Consegna:
Estrai senza modifiche dal testo sui batteristi il passo che parte dalle parole "Altri, tra batteristi" e si chiude dopo "di essere leziosi.".

Testo:
::::
A partire dagli anni ottanta
la varietà dei batteristi si moltiplica, i suoni diventano rock e le influenze
si sprecano. Fare una cernita d’ora in poi diventa sempre più
complesso. Tuttavia alcuni nomi si fanno valere per la loro versatilità a cominciare da Luigi De Sol, figlio d’arte, dotato di un drumming molto personale (suona nella band di Ciro Iannacone dopo aver militato nei Virtuals, Zero 33,
etc.); seguono il creativo Pasquale Villani
della Pattuglia Cosmica, Antonio Ruggieri dei Monoreddito, Giuseppe Petruccelli dei Faberi (ma
anche eccellente compositore di rock alternativo), Michele
Potenza, Graziano Villani, Francesco Giuliani e Tommaso Pio Bevilacqua, che provengono tutti da formazione rock, e infine Enzo Donatacci
della band di Maurizio Tancredi. Sono tutti nomi di spicco della nuova scena musicale del paese, i nuovi protagonisti che danno ritmo e testimonianza, nel segno della continuità, alla grande varietà
di stili che agitano il nostro fondovalle.
Altri, tra batteristi e
percussionisti vari, si stanno affacciando alla ribalta, alcuni dei quali visti
durante i vari happening promossi dalla scuola di musica “Santa Cecilia”, altri
ancora probabilmente ne abbiamo dimenticato. Ma avremo altro tempo per
riparlarne o magari per correggere o aggiungere quanto abbiamo finora scritto,
senza avere mai la pretesa di essere leziosi.
::::
Voci fornite:
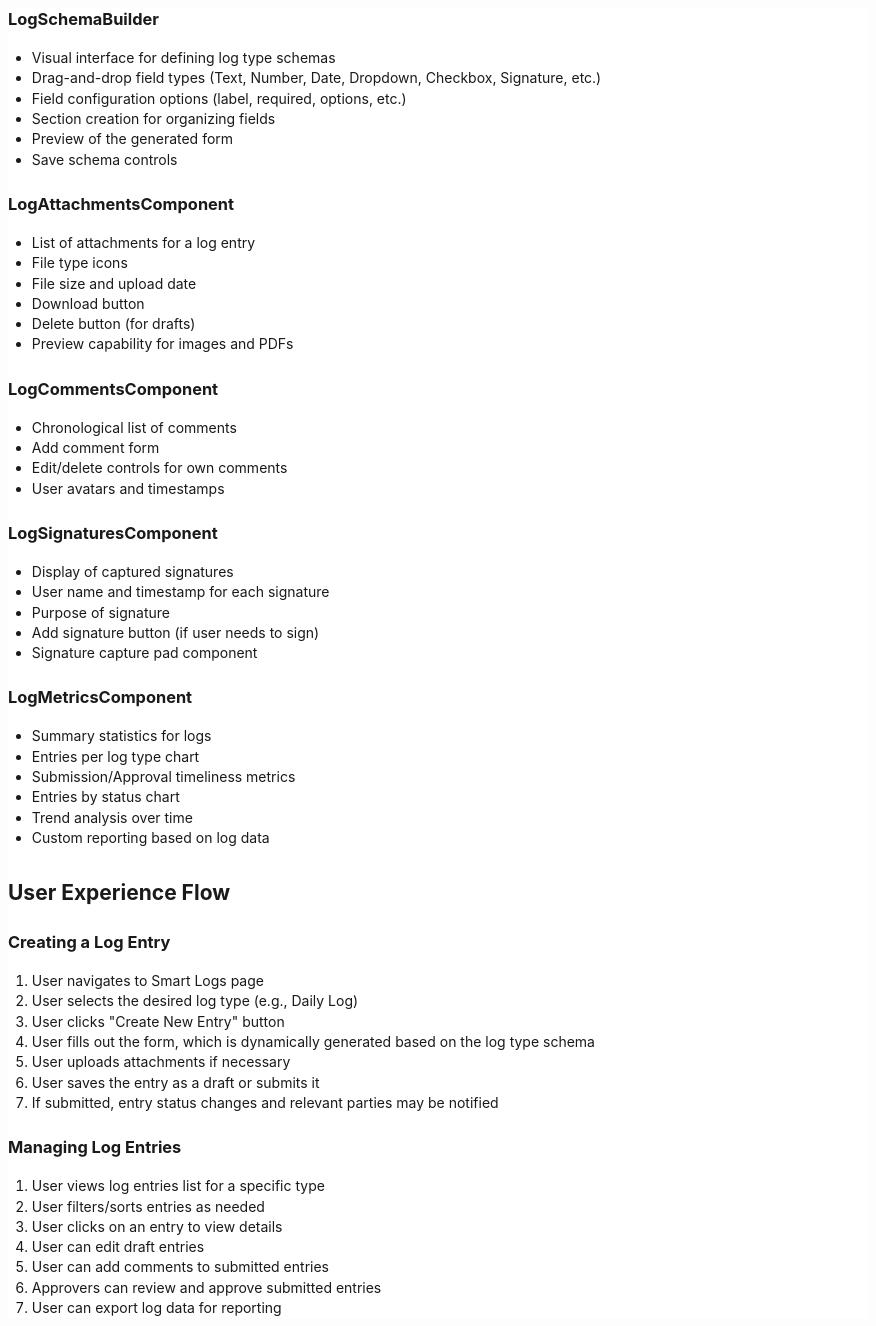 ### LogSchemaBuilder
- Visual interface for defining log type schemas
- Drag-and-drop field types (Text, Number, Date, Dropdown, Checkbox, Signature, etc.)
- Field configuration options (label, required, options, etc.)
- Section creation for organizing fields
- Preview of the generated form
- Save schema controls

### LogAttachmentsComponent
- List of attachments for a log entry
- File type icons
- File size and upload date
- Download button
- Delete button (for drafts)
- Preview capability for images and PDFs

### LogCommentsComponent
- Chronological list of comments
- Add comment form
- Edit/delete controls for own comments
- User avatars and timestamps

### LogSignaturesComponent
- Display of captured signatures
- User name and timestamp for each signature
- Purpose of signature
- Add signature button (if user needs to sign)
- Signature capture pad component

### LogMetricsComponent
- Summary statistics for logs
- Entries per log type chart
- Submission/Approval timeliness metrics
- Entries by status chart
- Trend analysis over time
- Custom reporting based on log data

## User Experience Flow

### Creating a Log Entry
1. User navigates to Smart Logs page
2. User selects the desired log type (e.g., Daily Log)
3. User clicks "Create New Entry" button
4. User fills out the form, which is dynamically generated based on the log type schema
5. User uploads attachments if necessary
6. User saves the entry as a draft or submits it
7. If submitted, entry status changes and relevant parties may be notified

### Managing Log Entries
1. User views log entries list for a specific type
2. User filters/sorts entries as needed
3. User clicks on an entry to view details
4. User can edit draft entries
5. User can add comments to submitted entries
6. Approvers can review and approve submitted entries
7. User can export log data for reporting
::::
Soluzione:
Altri, tra batteristi e
percussionisti vari, si stanno affacciando alla ribalta, alcuni dei quali visti
durante i vari happening promossi dalla scuola di musica “Santa Cecilia”, altri
ancora probabilmente ne abbiamo dimenticato. Ma avremo altro tempo per
riparlarne o magari per correggere o aggiungere quanto abbiamo finora scritto,
senza avere mai la pretesa di essere leziosi.